The Last Bus: Movie Review
Cast: Timothy Spall
Director: Gillies MacKinnon
Gillies MacKinnon's The Last Bus concerns itself with an elderly gentleman Tom who decides one day to travel from John O'Groats at the top of Scotland to Land's End in England's South West, clutching only a suitcase and his bus pass after his wife dies.
As he travels across the land, Tom deals with issues from the past, as he heads to his ultimate destination.
The Last Bus is a gentle film, one that radiates kindness and cliche, but doesn't have a wealth of narrative drive to get it through its 85 minute run time.
As a result, much of what occurs in The Last Bus feels episodic and almost piecemeal, with hardly any real characters emerging and mainly caricatures chipping in from the sidelines. Along with flashbacks, the film's genial atmosphere seems to zero in on more on the audience empathy for an elderly figure, in a film that's made in a country that made a hero out of the elderly Captain Tom Moore.
With Timothy Spall's jowly almost ratty saggy face, torn with age and memory proving a contrast to the rolling hills and idylls of the locations visited during this journey, The Last Bus is a film that centres itself solely on how a good man can impact others around him, no matter what their beliefs and attitudes may be.
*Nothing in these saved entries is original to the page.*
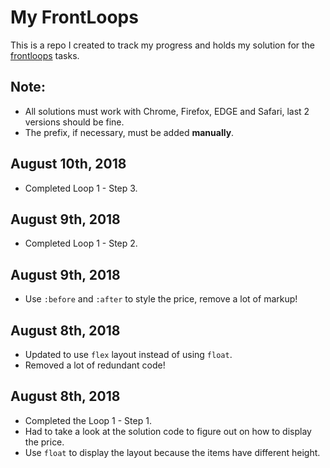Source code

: # My FrontLoops

This is a repo I created to track my progress and holds my solution for the [frontloops](https://frontloops.io/) tasks.

## Note:

- All solutions must work with Chrome, Firefox, EDGE and Safari, last 2 versions should be fine.
- The prefix, if necessary, must be added **manually**.

## August 10th, 2018

- Completed Loop 1 - Step 3.

## August 9th, 2018

- Completed Loop 1 - Step 2.

## August 9th, 2018

- Use `:before` and `:after` to style the price, remove a lot of markup!

## August 8th, 2018

- Updated to use `flex` layout instead of using `float`.
- Removed a lot of redundant code!

## August 8th, 2018

- Completed the Loop 1 - Step 1.
- Had to take a look at the solution code to figure out on how to display the price.
- Use `float` to display the layout because the items have different height.
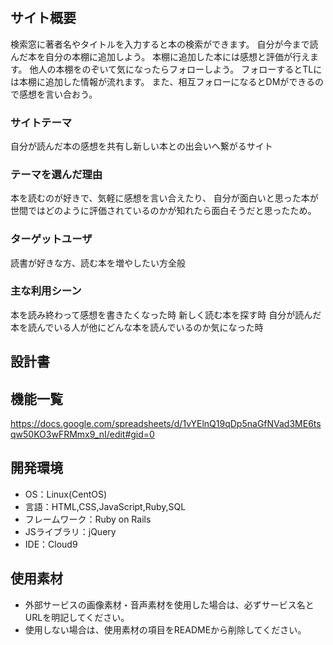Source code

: # <My Bookshelf>

## サイト概要
検索窓に著者名やタイトルを入力すると本の検索ができます。
自分が今まで読んだ本を自分の本棚に追加しよう。
本棚に追加した本には感想と評価が行えます。
他人の本棚をのぞいて気になったらフォローしよう。
フォローするとTLには本棚に追加した情報が流れます。
また、相互フォローになるとDMができるので感想を言い合おう。

### サイトテーマ
自分が読んだ本の感想を共有し新しい本との出会いへ繋がるサイト

### テーマを選んだ理由
本を読むのが好きで、気軽に感想を言い合えたり、
自分が面白いと思った本が世間ではどのように評価されているのかが知れたら面白そうだと思ったため。

### ターゲットユーザ
読書が好きな方、読む本を増やしたい方全般

### 主な利用シーン
本を読み終わって感想を書きたくなった時
新しく読む本を探す時
自分が読んだ本を読んでいる人が他にどんな本を読んでいるのか気になった時
## 設計書

## 機能一覧
https://docs.google.com/spreadsheets/d/1vYElnQ19qDp5naGfNVad3ME6tsqw50KO3wFRMmx9_nI/edit#gid=0

## 開発環境
- OS：Linux(CentOS)
- 言語：HTML,CSS,JavaScript,Ruby,SQL
- フレームワーク：Ruby on Rails
- JSライブラリ：jQuery
- IDE：Cloud9

## 使用素材
- 外部サービスの画像素材・音声素材を使用した場合は、必ずサービス名とURLを明記してください。
- 使用しない場合は、使用素材の項目をREADMEから削除してください。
From being the only one to confront a racist on a crowded bus to a timely intervention from a group of Ukrainians when Tom is abandoned atop a hill, the film exists mostly to provide a halo glow around its protagonist and it's only with the work done by Spall, who exudes humanity and pathos, that the film succeeds in getting to its destination after such a piecemeal, patchwork journey.